“The Quartering Act was where [British soldiers] basically lived in your home. But also, I don’t get how it was like a tax?”
8th Grade Historians are studying events that led up to the American Revolution, exploring various sources to understand the motivations and momentum behind this critical junction in the creation of the United States. Using their knowledge of British Parliamentary actions in the 1760s, students worked with assigned seat partners in short discussion to assemble what they already knew about mounting tension in the Colonies against British rule. Questions and facts about the Townshend Act, Stamp Act, Boston Massacre, French & Indian War, and more were shared. “The colonists were mad because they had land to the west of the Appalachians and Britain says they can’t cross the line they’ve drawn. I’d be mad too.”
The colonists were mad because they had land to the west of the Appalachians and Britain says they can’t cross the line they’ve drawn. I’d be mad too.
Their teacher challenged them to consider alternate theories: “That version of the events is the most common and probably the most easy to understand as a cause of the Revolution.
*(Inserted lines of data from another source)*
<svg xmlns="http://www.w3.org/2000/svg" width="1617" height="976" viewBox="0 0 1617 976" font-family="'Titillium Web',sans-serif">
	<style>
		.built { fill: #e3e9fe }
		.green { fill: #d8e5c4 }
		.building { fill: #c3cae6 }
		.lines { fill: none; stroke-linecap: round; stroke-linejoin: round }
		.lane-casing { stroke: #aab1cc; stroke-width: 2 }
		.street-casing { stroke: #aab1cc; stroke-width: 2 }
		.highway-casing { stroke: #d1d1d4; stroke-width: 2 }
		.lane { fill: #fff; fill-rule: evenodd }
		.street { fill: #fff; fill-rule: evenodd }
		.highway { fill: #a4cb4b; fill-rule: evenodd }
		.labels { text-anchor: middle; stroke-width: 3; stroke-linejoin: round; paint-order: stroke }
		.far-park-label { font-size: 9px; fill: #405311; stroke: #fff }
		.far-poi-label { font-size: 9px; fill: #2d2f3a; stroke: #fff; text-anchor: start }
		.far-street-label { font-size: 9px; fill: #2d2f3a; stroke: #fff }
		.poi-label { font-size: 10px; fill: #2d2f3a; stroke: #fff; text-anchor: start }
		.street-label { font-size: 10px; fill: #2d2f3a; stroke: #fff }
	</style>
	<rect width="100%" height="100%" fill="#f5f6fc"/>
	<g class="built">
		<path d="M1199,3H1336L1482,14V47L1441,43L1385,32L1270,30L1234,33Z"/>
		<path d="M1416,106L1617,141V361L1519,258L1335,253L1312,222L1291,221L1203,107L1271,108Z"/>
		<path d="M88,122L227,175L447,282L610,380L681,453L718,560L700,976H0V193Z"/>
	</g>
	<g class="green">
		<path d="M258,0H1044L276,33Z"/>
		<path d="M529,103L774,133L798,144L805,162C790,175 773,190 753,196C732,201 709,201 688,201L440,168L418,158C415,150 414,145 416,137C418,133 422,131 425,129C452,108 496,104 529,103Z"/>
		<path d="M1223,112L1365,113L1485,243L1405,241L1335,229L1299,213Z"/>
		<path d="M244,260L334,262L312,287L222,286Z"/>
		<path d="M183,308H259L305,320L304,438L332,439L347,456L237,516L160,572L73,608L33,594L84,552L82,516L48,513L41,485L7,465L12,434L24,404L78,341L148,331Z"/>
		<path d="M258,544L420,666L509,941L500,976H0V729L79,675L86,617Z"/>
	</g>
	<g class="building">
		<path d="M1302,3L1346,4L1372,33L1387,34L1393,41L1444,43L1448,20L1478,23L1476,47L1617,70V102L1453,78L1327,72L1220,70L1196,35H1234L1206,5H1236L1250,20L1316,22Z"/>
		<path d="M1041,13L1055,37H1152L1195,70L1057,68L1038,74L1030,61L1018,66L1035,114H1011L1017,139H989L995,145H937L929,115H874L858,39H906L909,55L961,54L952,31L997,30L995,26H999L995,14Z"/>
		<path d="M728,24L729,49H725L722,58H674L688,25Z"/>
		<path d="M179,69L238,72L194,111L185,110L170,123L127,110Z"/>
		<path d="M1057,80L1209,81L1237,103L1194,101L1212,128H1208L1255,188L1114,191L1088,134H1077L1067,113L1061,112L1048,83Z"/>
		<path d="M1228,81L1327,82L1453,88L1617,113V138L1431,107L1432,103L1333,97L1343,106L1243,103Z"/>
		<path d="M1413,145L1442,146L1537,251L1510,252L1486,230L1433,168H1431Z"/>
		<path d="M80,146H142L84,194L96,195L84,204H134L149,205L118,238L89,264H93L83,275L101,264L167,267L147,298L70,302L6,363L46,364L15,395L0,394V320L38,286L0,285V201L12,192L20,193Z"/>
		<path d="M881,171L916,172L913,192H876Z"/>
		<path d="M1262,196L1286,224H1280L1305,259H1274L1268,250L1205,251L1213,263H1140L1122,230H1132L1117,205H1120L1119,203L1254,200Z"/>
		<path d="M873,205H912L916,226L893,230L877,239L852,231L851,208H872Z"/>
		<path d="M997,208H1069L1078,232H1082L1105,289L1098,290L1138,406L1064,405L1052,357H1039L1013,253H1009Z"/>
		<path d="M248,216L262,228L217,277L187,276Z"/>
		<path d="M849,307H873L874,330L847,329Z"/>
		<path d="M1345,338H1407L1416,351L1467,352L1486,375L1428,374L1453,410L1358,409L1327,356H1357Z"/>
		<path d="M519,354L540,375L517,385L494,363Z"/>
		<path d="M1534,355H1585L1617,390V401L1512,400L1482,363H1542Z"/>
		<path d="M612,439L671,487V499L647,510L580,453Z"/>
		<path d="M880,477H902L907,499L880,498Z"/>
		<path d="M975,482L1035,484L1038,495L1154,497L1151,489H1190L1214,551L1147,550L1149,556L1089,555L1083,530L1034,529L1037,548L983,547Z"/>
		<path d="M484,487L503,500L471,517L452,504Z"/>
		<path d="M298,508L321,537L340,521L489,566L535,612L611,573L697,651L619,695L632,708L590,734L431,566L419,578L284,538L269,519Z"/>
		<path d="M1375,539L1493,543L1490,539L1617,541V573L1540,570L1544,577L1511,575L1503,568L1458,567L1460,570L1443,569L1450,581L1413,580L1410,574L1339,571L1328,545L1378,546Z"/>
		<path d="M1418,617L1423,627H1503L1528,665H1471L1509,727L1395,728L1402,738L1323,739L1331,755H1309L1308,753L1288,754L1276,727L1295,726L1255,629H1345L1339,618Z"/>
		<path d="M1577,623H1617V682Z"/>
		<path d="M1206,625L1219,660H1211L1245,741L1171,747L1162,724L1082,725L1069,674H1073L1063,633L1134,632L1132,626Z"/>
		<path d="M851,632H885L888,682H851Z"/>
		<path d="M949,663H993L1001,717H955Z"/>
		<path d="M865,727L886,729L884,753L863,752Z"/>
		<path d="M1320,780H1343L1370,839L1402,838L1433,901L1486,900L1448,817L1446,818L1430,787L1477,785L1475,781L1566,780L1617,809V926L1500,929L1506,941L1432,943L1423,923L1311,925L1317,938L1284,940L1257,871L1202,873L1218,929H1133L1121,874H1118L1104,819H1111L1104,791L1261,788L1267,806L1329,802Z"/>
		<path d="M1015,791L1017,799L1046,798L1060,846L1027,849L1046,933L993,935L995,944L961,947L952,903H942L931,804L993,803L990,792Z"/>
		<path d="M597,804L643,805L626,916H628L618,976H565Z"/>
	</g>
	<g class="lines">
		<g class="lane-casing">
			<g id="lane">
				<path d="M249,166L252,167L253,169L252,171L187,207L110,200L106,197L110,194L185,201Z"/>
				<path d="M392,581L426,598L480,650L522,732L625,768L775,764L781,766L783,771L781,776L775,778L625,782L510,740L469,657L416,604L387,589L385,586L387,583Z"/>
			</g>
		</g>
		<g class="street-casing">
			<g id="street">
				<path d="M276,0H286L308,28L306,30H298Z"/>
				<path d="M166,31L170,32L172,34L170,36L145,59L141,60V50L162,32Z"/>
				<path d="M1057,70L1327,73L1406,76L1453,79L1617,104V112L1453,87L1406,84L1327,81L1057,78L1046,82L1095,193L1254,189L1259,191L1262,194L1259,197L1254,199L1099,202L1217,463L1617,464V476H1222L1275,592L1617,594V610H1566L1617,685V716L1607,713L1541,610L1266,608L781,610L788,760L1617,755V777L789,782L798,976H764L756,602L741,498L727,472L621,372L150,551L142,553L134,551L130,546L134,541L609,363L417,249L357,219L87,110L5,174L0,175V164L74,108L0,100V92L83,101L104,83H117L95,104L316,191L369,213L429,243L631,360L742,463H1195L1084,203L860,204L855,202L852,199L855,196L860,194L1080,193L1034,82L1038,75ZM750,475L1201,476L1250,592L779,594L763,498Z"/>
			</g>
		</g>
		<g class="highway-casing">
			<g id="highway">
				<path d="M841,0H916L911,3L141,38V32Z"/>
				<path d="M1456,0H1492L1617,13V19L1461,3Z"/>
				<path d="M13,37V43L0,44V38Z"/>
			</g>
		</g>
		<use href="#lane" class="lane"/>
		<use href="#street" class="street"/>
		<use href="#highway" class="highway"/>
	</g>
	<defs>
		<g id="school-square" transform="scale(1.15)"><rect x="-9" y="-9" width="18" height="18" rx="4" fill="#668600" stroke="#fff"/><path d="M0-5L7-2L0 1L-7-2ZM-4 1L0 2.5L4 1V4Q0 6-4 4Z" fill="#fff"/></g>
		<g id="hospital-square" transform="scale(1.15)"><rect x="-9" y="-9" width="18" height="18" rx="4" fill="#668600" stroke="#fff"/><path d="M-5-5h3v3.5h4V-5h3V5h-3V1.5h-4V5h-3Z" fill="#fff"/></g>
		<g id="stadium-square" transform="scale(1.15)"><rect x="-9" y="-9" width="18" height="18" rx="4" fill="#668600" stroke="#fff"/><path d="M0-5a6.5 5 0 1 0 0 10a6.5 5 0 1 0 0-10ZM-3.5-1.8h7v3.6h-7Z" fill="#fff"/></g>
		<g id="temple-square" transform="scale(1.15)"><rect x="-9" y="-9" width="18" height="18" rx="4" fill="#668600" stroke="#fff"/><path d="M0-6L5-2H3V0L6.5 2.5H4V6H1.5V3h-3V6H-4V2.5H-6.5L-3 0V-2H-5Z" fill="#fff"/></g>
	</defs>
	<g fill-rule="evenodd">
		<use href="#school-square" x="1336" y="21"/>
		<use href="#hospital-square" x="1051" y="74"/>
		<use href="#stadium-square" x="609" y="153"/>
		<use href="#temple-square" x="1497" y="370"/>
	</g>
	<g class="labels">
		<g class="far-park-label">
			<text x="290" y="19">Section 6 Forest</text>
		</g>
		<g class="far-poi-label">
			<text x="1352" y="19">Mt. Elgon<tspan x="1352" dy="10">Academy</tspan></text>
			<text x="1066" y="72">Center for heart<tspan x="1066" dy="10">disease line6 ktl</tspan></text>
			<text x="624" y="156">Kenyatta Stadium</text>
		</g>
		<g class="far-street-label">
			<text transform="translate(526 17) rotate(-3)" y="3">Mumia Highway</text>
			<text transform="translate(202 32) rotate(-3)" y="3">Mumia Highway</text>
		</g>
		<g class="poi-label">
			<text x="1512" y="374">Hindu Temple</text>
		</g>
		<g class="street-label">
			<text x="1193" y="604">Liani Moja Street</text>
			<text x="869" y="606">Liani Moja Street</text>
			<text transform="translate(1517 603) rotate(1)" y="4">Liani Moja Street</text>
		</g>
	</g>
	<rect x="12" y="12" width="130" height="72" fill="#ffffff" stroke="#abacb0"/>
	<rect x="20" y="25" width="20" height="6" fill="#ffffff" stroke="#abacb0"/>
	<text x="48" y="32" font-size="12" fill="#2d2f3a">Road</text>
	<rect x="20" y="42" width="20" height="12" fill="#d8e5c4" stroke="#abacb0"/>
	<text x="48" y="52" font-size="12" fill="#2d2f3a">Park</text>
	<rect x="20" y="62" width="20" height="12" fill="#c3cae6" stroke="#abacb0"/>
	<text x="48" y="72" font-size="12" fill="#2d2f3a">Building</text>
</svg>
Our goal today and Friday is to read some alternate possible explanations for why or how it happened, to see history and events through more than one perspective.” With that, students read aloud a chapter from Howard Zinn’s Young People’s History of the United States about Bacon’s Rebellion of 1676, 100 years earlier. Within one class, students worked with partners to synthesize prior knowledge, read a chapter with an alternate claim, independently wrote a paragraph in which they selected a piece of evidence and made a claim about its impact on their understanding of “oppression” the Colonists experienced, and read their paragraphs aloud.
In these structured exchanges of ideas, students gain fluency in essential historical and transdisciplinary reasoning skills: absorbing information in multiple modes, synthesizing and analyzing, building claims with evidence from shared texts, and re-considering claims with new information, perspective and persuasion of experts and peers. Learning the history that shaped this moment equips students to better appreciate current affairs, geography, politics and economy; learning it in this way develops their potential to carry out dialogue and lead decision-making into the future.